§ Directions for this task:
Search the listing below for the word "center" and copy each line where it appears.

§ Exercise material:
┄┄┄┄┄┄┄┄┄┄
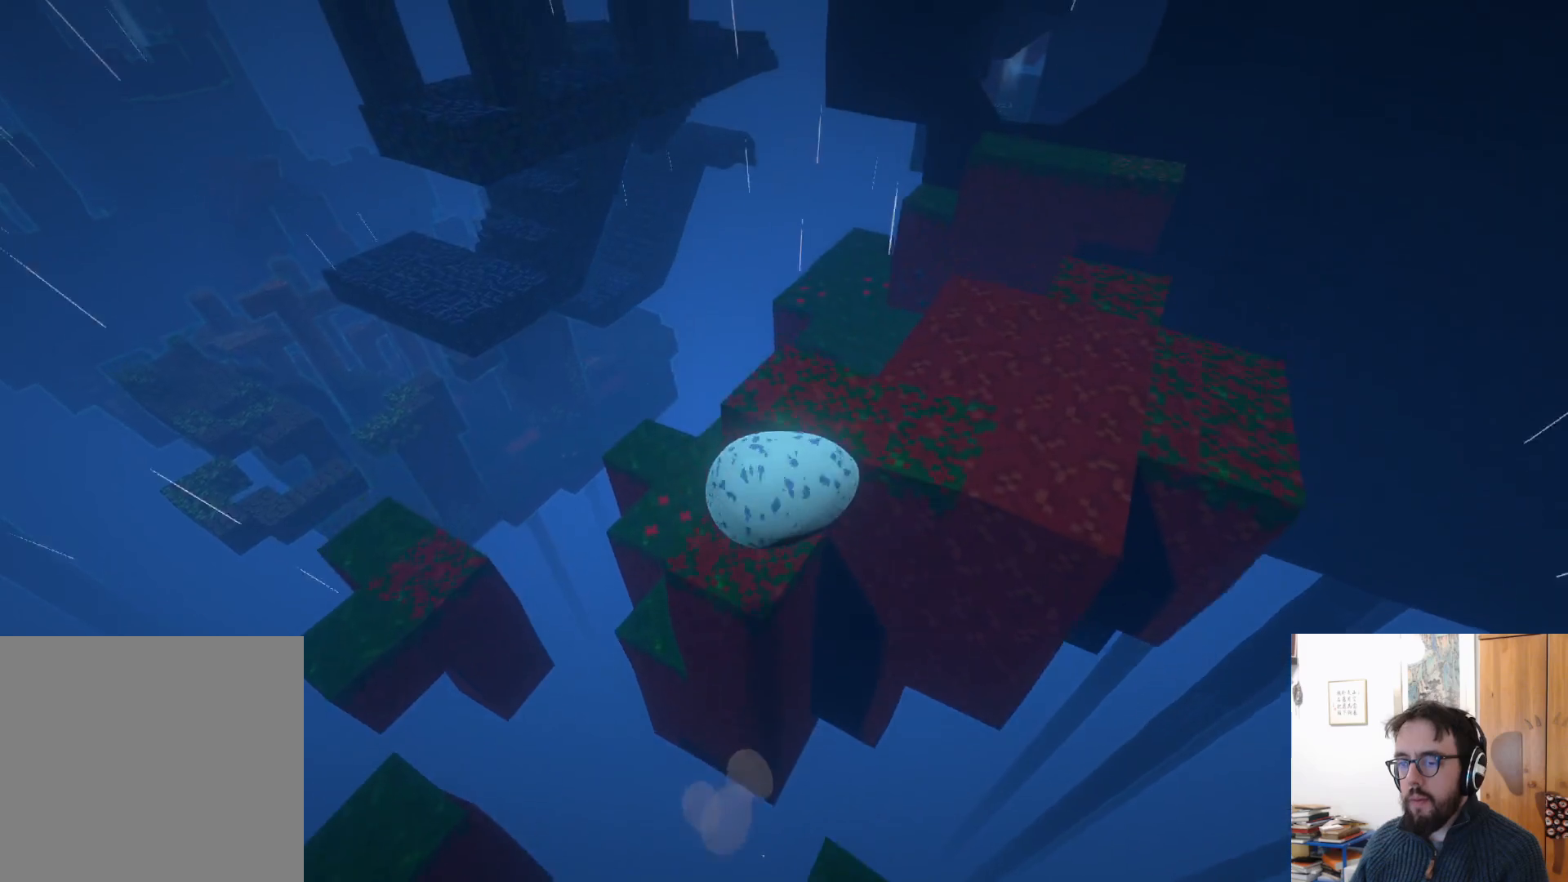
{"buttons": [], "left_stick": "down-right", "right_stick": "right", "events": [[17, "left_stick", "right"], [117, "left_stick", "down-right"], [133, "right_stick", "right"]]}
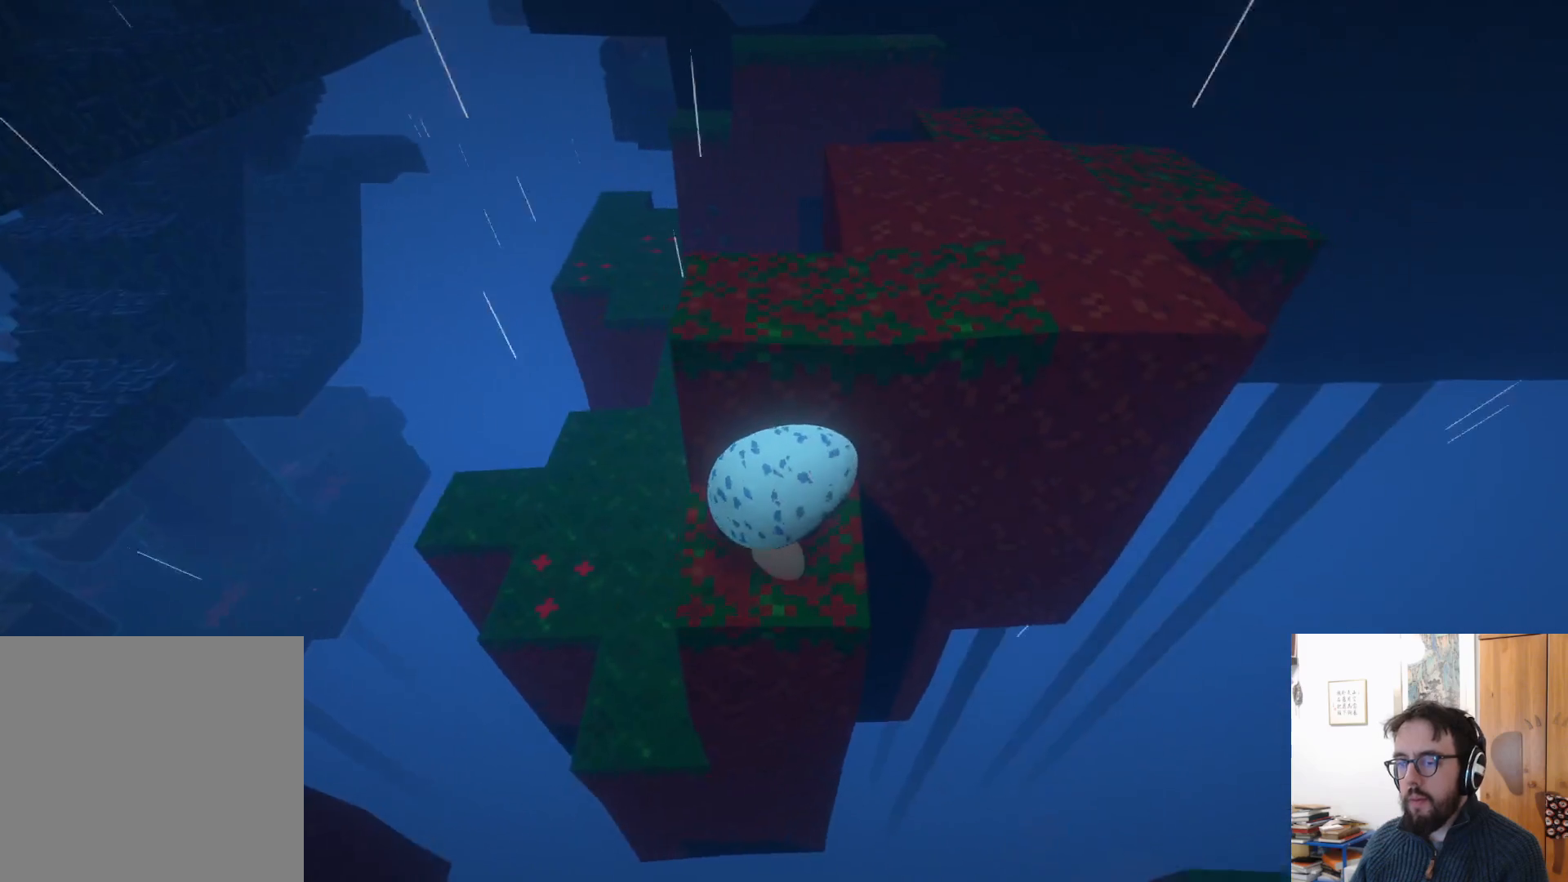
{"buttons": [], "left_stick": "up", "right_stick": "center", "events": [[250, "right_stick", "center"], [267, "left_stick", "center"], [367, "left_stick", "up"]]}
┄┄┄┄┄┄┄┄┄┄
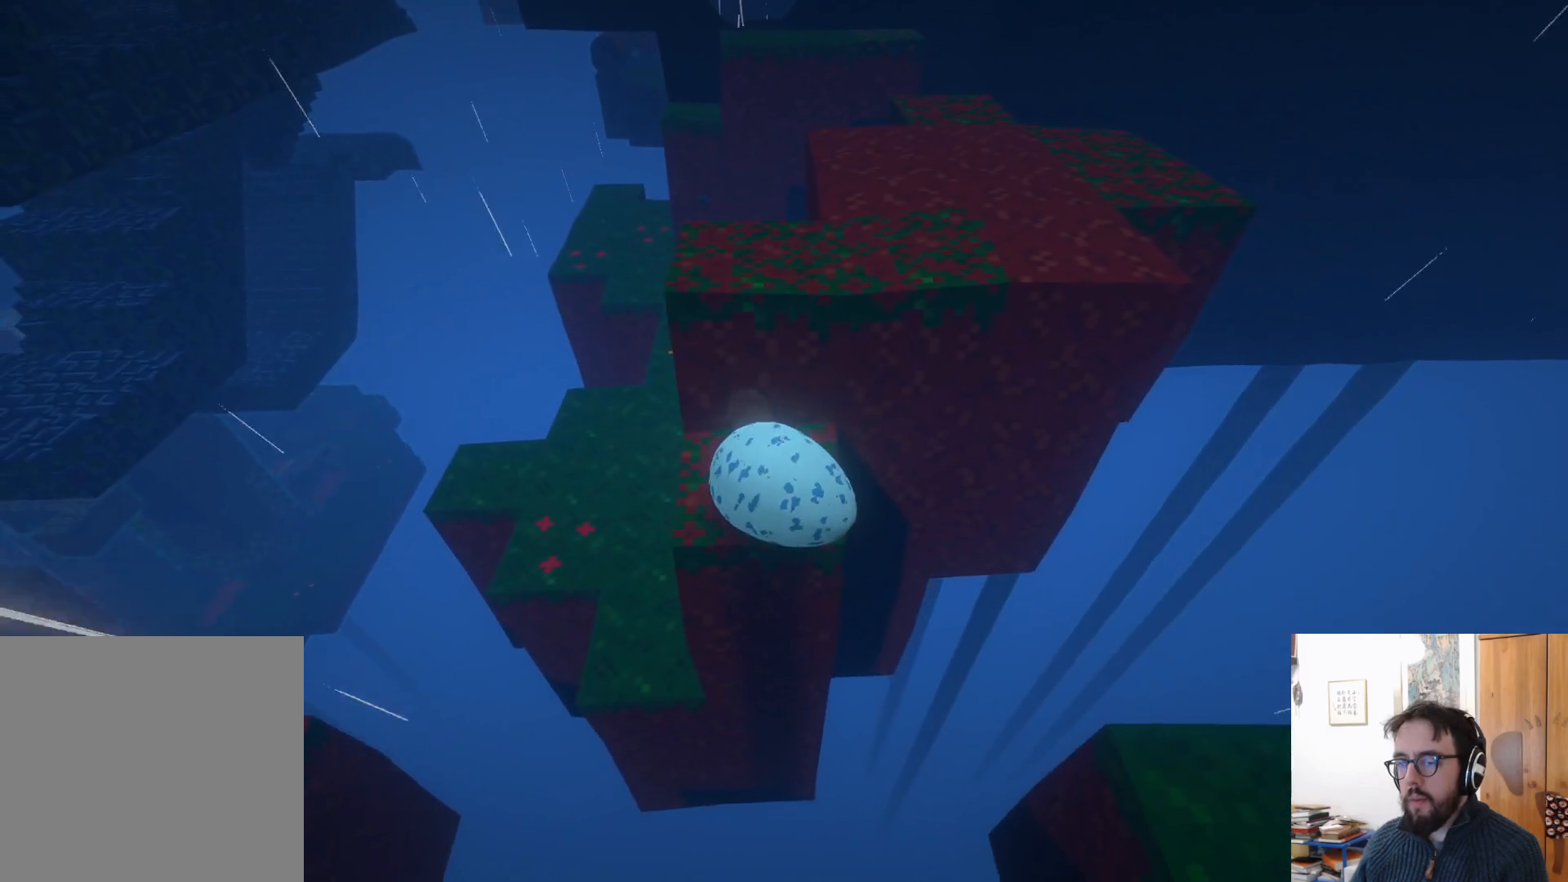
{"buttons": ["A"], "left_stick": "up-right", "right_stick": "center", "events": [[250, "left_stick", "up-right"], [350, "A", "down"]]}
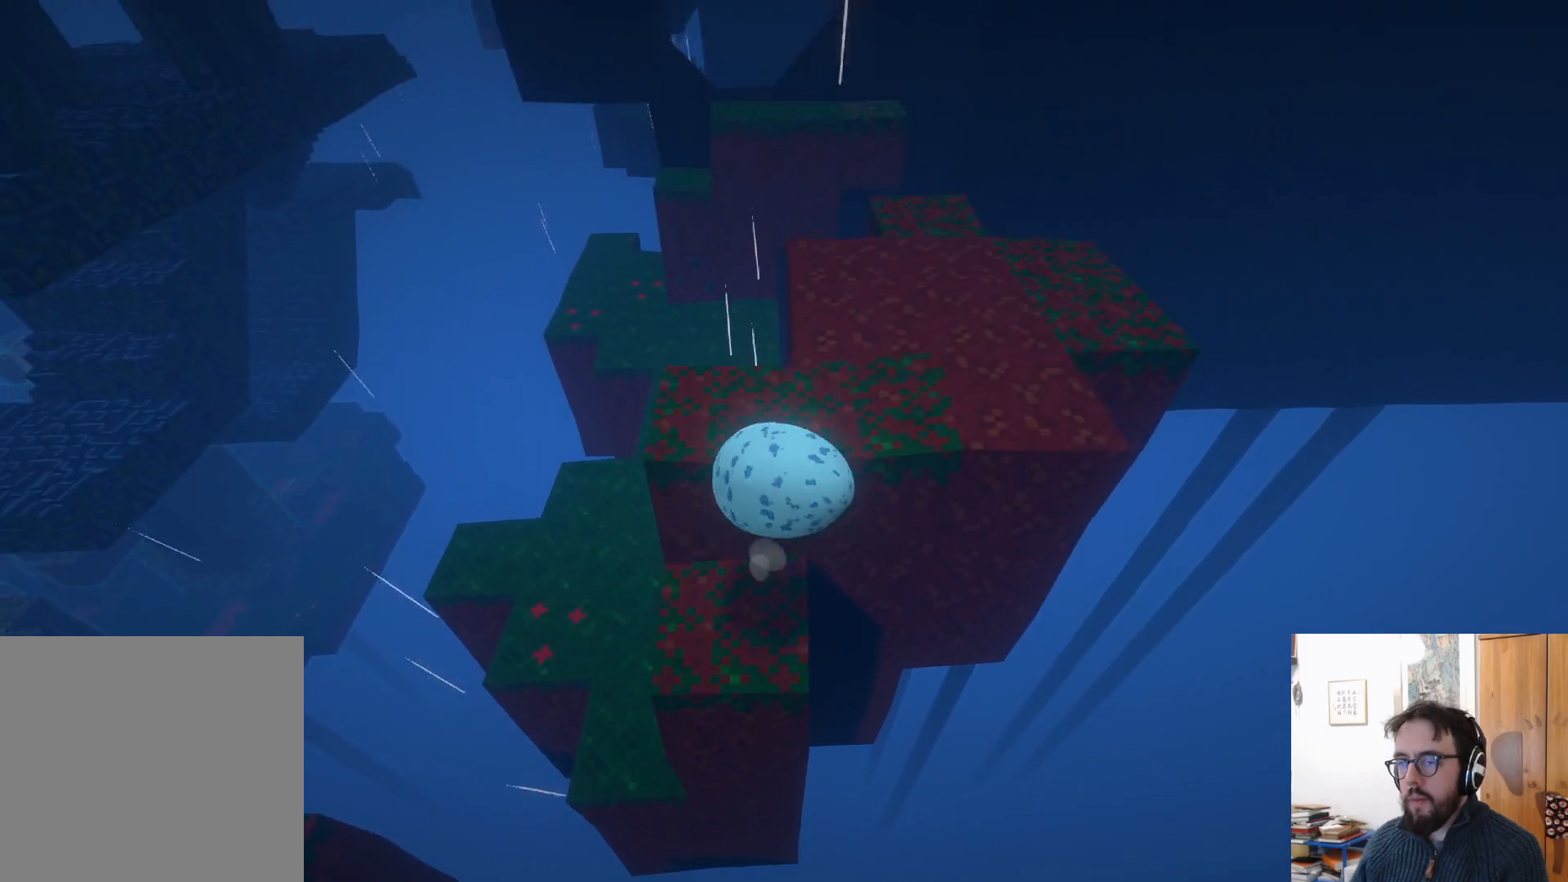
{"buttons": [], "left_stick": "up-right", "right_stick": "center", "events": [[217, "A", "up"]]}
┄┄┄┄┄┄┄┄┄┄
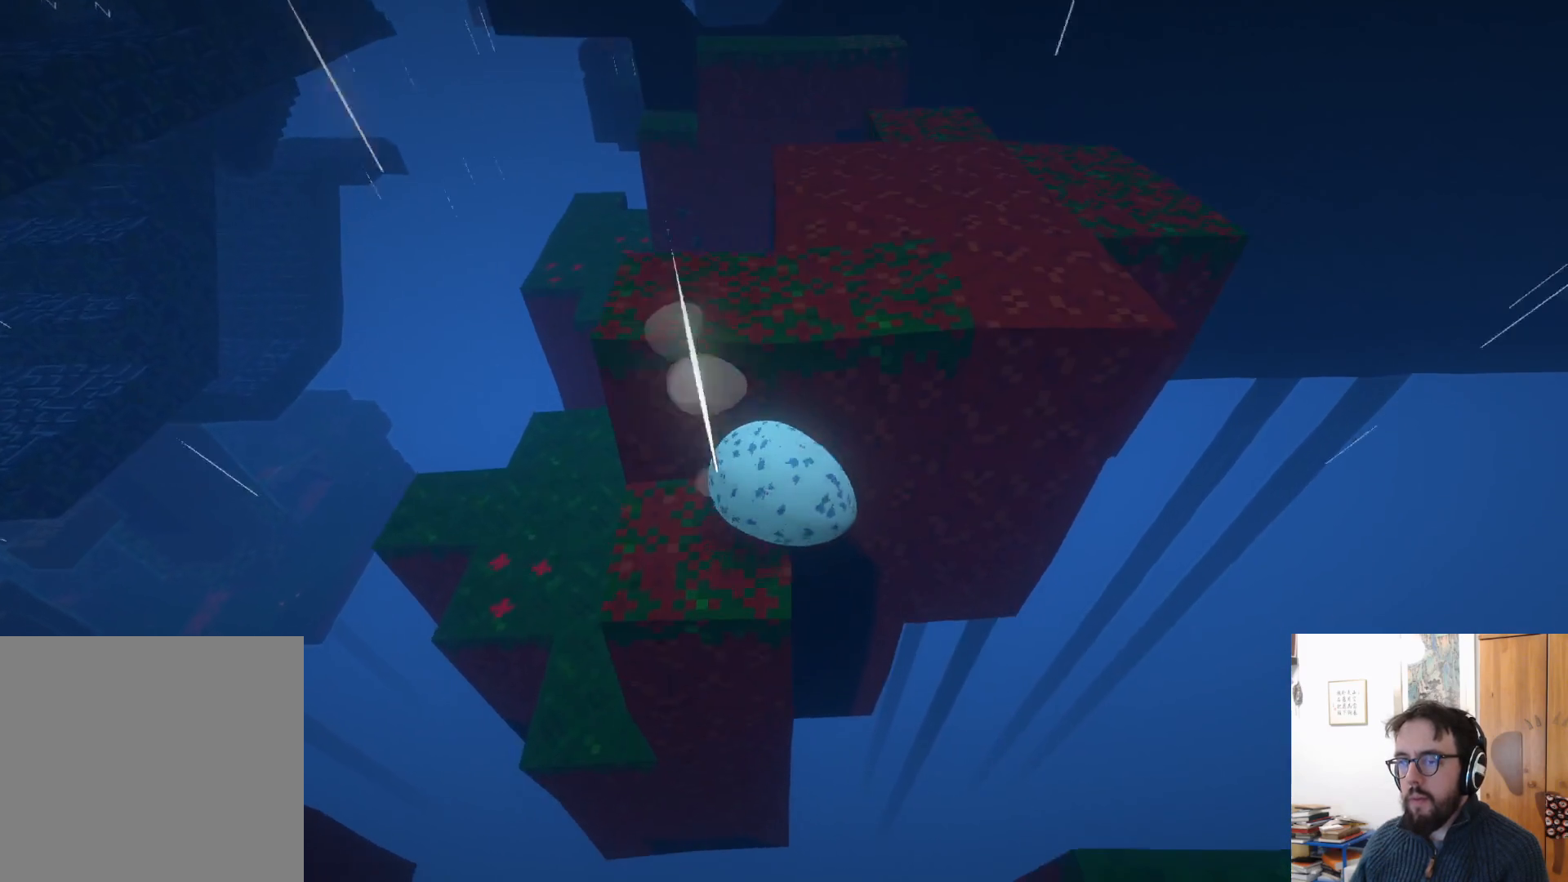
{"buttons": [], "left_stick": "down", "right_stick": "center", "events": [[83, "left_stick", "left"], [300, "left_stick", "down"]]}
┄┄┄┄┄┄┄┄┄┄
§ Answer to this problem:
{"buttons": [], "left_stick": "up", "right_stick": "center", "events": [[250, "right_stick", "center"], [267, "left_stick", "center"], [367, "left_stick", "up"]]}
{"buttons": ["A"], "left_stick": "up-right", "right_stick": "center", "events": [[250, "left_stick", "up-right"], [350, "A", "down"]]}
{"buttons": [], "left_stick": "up-right", "right_stick": "center", "events": [[217, "A", "up"]]}
{"buttons": [], "left_stick": "down", "right_stick": "center", "events": [[83, "left_stick", "left"], [300, "left_stick", "down"]]}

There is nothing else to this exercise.